*** Block opens ***
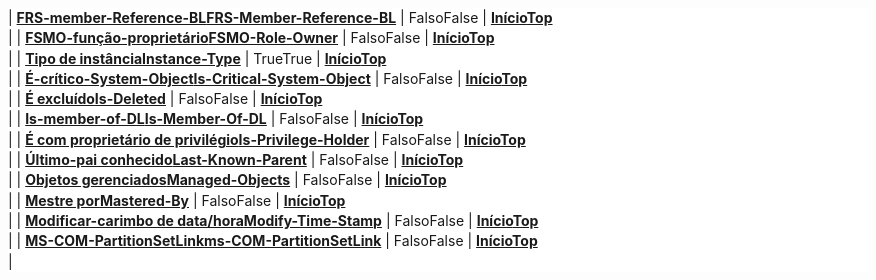 | [<span data-ttu-id="c1092-464">**FRS-member-Reference-BL**</span><span class="sxs-lookup"><span data-stu-id="c1092-464">**FRS-Member-Reference-BL**</span></span>](a-frsmemberreferencebl.md)                   | <span data-ttu-id="c1092-465">Falso</span><span class="sxs-lookup"><span data-stu-id="c1092-465">False</span></span>     | [<span data-ttu-id="c1092-466">**Início**</span><span class="sxs-lookup"><span data-stu-id="c1092-466">**Top**</span></span>](c-top.md)<br/> |
| [<span data-ttu-id="c1092-467">**FSMO-função-proprietário**</span><span class="sxs-lookup"><span data-stu-id="c1092-467">**FSMO-Role-Owner**</span></span>](a-fsmoroleowner.md)                                  | <span data-ttu-id="c1092-468">Falso</span><span class="sxs-lookup"><span data-stu-id="c1092-468">False</span></span>     | [<span data-ttu-id="c1092-469">**Início**</span><span class="sxs-lookup"><span data-stu-id="c1092-469">**Top**</span></span>](c-top.md)<br/> |
| [<span data-ttu-id="c1092-470">**Tipo de instância**</span><span class="sxs-lookup"><span data-stu-id="c1092-470">**Instance-Type**</span></span>](a-instancetype.md)                                     | <span data-ttu-id="c1092-471">True</span><span class="sxs-lookup"><span data-stu-id="c1092-471">True</span></span>      | [<span data-ttu-id="c1092-472">**Início**</span><span class="sxs-lookup"><span data-stu-id="c1092-472">**Top**</span></span>](c-top.md)<br/> |
| [<span data-ttu-id="c1092-473">**É-crítico-System-Object**</span><span class="sxs-lookup"><span data-stu-id="c1092-473">**Is-Critical-System-Object**</span></span>](a-iscriticalsystemobject.md)               | <span data-ttu-id="c1092-474">Falso</span><span class="sxs-lookup"><span data-stu-id="c1092-474">False</span></span>     | [<span data-ttu-id="c1092-475">**Início**</span><span class="sxs-lookup"><span data-stu-id="c1092-475">**Top**</span></span>](c-top.md)<br/> |
| [<span data-ttu-id="c1092-476">**É excluído**</span><span class="sxs-lookup"><span data-stu-id="c1092-476">**Is-Deleted**</span></span>](a-isdeleted.md)                                           | <span data-ttu-id="c1092-477">Falso</span><span class="sxs-lookup"><span data-stu-id="c1092-477">False</span></span>     | [<span data-ttu-id="c1092-478">**Início**</span><span class="sxs-lookup"><span data-stu-id="c1092-478">**Top**</span></span>](c-top.md)<br/> |
| [<span data-ttu-id="c1092-479">**Is-member-of-DL**</span><span class="sxs-lookup"><span data-stu-id="c1092-479">**Is-Member-Of-DL**</span></span>](a-memberof.md)                                       | <span data-ttu-id="c1092-480">Falso</span><span class="sxs-lookup"><span data-stu-id="c1092-480">False</span></span>     | [<span data-ttu-id="c1092-481">**Início**</span><span class="sxs-lookup"><span data-stu-id="c1092-481">**Top**</span></span>](c-top.md)<br/> |
| [<span data-ttu-id="c1092-482">**É com proprietário de privilégio**</span><span class="sxs-lookup"><span data-stu-id="c1092-482">**Is-Privilege-Holder**</span></span>](a-isprivilegeholder.md)                          | <span data-ttu-id="c1092-483">Falso</span><span class="sxs-lookup"><span data-stu-id="c1092-483">False</span></span>     | [<span data-ttu-id="c1092-484">**Início**</span><span class="sxs-lookup"><span data-stu-id="c1092-484">**Top**</span></span>](c-top.md)<br/> |
| [<span data-ttu-id="c1092-485">**Último-pai conhecido**</span><span class="sxs-lookup"><span data-stu-id="c1092-485">**Last-Known-Parent**</span></span>](a-lastknownparent.md)                              | <span data-ttu-id="c1092-486">Falso</span><span class="sxs-lookup"><span data-stu-id="c1092-486">False</span></span>     | [<span data-ttu-id="c1092-487">**Início**</span><span class="sxs-lookup"><span data-stu-id="c1092-487">**Top**</span></span>](c-top.md)<br/> |
| [<span data-ttu-id="c1092-488">**Objetos gerenciados**</span><span class="sxs-lookup"><span data-stu-id="c1092-488">**Managed-Objects**</span></span>](a-managedobjects.md)                                 | <span data-ttu-id="c1092-489">Falso</span><span class="sxs-lookup"><span data-stu-id="c1092-489">False</span></span>     | [<span data-ttu-id="c1092-490">**Início**</span><span class="sxs-lookup"><span data-stu-id="c1092-490">**Top**</span></span>](c-top.md)<br/> |
| [<span data-ttu-id="c1092-491">**Mestre por**</span><span class="sxs-lookup"><span data-stu-id="c1092-491">**Mastered-By**</span></span>](a-masteredby.md)                                         | <span data-ttu-id="c1092-492">Falso</span><span class="sxs-lookup"><span data-stu-id="c1092-492">False</span></span>     | [<span data-ttu-id="c1092-493">**Início**</span><span class="sxs-lookup"><span data-stu-id="c1092-493">**Top**</span></span>](c-top.md)<br/> |
| [<span data-ttu-id="c1092-494">**Modificar-carimbo de data/hora**</span><span class="sxs-lookup"><span data-stu-id="c1092-494">**Modify-Time-Stamp**</span></span>](a-modifytimestamp.md)                              | <span data-ttu-id="c1092-495">Falso</span><span class="sxs-lookup"><span data-stu-id="c1092-495">False</span></span>     | [<span data-ttu-id="c1092-496">**Início**</span><span class="sxs-lookup"><span data-stu-id="c1092-496">**Top**</span></span>](c-top.md)<br/> |
| [<span data-ttu-id="c1092-497">**MS-COM-PartitionSetLink**</span><span class="sxs-lookup"><span data-stu-id="c1092-497">**ms-COM-PartitionSetLink**</span></span>](a-mscom-partitionsetlink.md)                 | <span data-ttu-id="c1092-498">Falso</span><span class="sxs-lookup"><span data-stu-id="c1092-498">False</span></span>     | [<span data-ttu-id="c1092-499">**Início**</span><span class="sxs-lookup"><span data-stu-id="c1092-499">**Top**</span></span>](c-top.md)<br/> |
*** Block closes ***
__Work to be completed__
Reproduce the whole listing verbatim. Pictures stay out of the copy.

__Result below__
 | [<span data-ttu-id="c1092-464">**FRS-member-Reference-BL**</span><span class="sxs-lookup"><span data-stu-id="c1092-464">**FRS-Member-Reference-BL**</span></span>](a-frsmemberreferencebl.md)                   | <span data-ttu-id="c1092-465">Falso</span><span class="sxs-lookup"><span data-stu-id="c1092-465">False</span></span>     | [<span data-ttu-id="c1092-466">**Início**</span><span class="sxs-lookup"><span data-stu-id="c1092-466">**Top**</span></span>](c-top.md)<br/> |
| [<span data-ttu-id="c1092-467">**FSMO-função-proprietário**</span><span class="sxs-lookup"><span data-stu-id="c1092-467">**FSMO-Role-Owner**</span></span>](a-fsmoroleowner.md)                                  | <span data-ttu-id="c1092-468">Falso</span><span class="sxs-lookup"><span data-stu-id="c1092-468">False</span></span>     | [<span data-ttu-id="c1092-469">**Início**</span><span class="sxs-lookup"><span data-stu-id="c1092-469">**Top**</span></span>](c-top.md)<br/> |
| [<span data-ttu-id="c1092-470">**Tipo de instância**</span><span class="sxs-lookup"><span data-stu-id="c1092-470">**Instance-Type**</span></span>](a-instancetype.md)                                     | <span data-ttu-id="c1092-471">True</span><span class="sxs-lookup"><span data-stu-id="c1092-471">True</span></span>      | [<span data-ttu-id="c1092-472">**Início**</span><span class="sxs-lookup"><span data-stu-id="c1092-472">**Top**</span></span>](c-top.md)<br/> |
| [<span data-ttu-id="c1092-473">**É-crítico-System-Object**</span><span class="sxs-lookup"><span data-stu-id="c1092-473">**Is-Critical-System-Object**</span></span>](a-iscriticalsystemobject.md)               | <span data-ttu-id="c1092-474">Falso</span><span class="sxs-lookup"><span data-stu-id="c1092-474">False</span></span>     | [<span data-ttu-id="c1092-475">**Início**</span><span class="sxs-lookup"><span data-stu-id="c1092-475">**Top**</span></span>](c-top.md)<br/> |
| [<span data-ttu-id="c1092-476">**É excluído**</span><span class="sxs-lookup"><span data-stu-id="c1092-476">**Is-Deleted**</span></span>](a-isdeleted.md)                                           | <span data-ttu-id="c1092-477">Falso</span><span class="sxs-lookup"><span data-stu-id="c1092-477">False</span></span>     | [<span data-ttu-id="c1092-478">**Início**</span><span class="sxs-lookup"><span data-stu-id="c1092-478">**Top**</span></span>](c-top.md)<br/> |
| [<span data-ttu-id="c1092-479">**Is-member-of-DL**</span><span class="sxs-lookup"><span data-stu-id="c1092-479">**Is-Member-Of-DL**</span></span>](a-memberof.md)                                       | <span data-ttu-id="c1092-480">Falso</span><span class="sxs-lookup"><span data-stu-id="c1092-480">False</span></span>     | [<span data-ttu-id="c1092-481">**Início**</span><span class="sxs-lookup"><span data-stu-id="c1092-481">**Top**</span></span>](c-top.md)<br/> |
| [<span data-ttu-id="c1092-482">**É com proprietário de privilégio**</span><span class="sxs-lookup"><span data-stu-id="c1092-482">**Is-Privilege-Holder**</span></span>](a-isprivilegeholder.md)                          | <span data-ttu-id="c1092-483">Falso</span><span class="sxs-lookup"><span data-stu-id="c1092-483">False</span></span>     | [<span data-ttu-id="c1092-484">**Início**</span><span class="sxs-lookup"><span data-stu-id="c1092-484">**Top**</span></span>](c-top.md)<br/> |
| [<span data-ttu-id="c1092-485">**Último-pai conhecido**</span><span class="sxs-lookup"><span data-stu-id="c1092-485">**Last-Known-Parent**</span></span>](a-lastknownparent.md)                              | <span data-ttu-id="c1092-486">Falso</span><span class="sxs-lookup"><span data-stu-id="c1092-486">False</span></span>     | [<span data-ttu-id="c1092-487">**Início**</span><span class="sxs-lookup"><span data-stu-id="c1092-487">**Top**</span></span>](c-top.md)<br/> |
| [<span data-ttu-id="c1092-488">**Objetos gerenciados**</span><span class="sxs-lookup"><span data-stu-id="c1092-488">**Managed-Objects**</span></span>](a-managedobjects.md)                                 | <span data-ttu-id="c1092-489">Falso</span><span class="sxs-lookup"><span data-stu-id="c1092-489">False</span></span>     | [<span data-ttu-id="c1092-490">**Início**</span><span class="sxs-lookup"><span data-stu-id="c1092-490">**Top**</span></span>](c-top.md)<br/> |
| [<span data-ttu-id="c1092-491">**Mestre por**</span><span class="sxs-lookup"><span data-stu-id="c1092-491">**Mastered-By**</span></span>](a-masteredby.md)                                         | <span data-ttu-id="c1092-492">Falso</span><span class="sxs-lookup"><span data-stu-id="c1092-492">False</span></span>     | [<span data-ttu-id="c1092-493">**Início**</span><span class="sxs-lookup"><span data-stu-id="c1092-493">**Top**</span></span>](c-top.md)<br/> |
| [<span data-ttu-id="c1092-494">**Modificar-carimbo de data/hora**</span><span class="sxs-lookup"><span data-stu-id="c1092-494">**Modify-Time-Stamp**</span></span>](a-modifytimestamp.md)                              | <span data-ttu-id="c1092-495">Falso</span><span class="sxs-lookup"><span data-stu-id="c1092-495">False</span></span>     | [<span data-ttu-id="c1092-496">**Início**</span><span class="sxs-lookup"><span data-stu-id="c1092-496">**Top**</span></span>](c-top.md)<br/> |
| [<span data-ttu-id="c1092-497">**MS-COM-PartitionSetLink**</span><span class="sxs-lookup"><span data-stu-id="c1092-497">**ms-COM-PartitionSetLink**</span></span>](a-mscom-partitionsetlink.md)                 | <span data-ttu-id="c1092-498">Falso</span><span class="sxs-lookup"><span data-stu-id="c1092-498">False</span></span>     | [<span data-ttu-id="c1092-499">**Início**</span><span class="sxs-lookup"><span data-stu-id="c1092-499">**Top**</span></span>](c-top.md)<br/> |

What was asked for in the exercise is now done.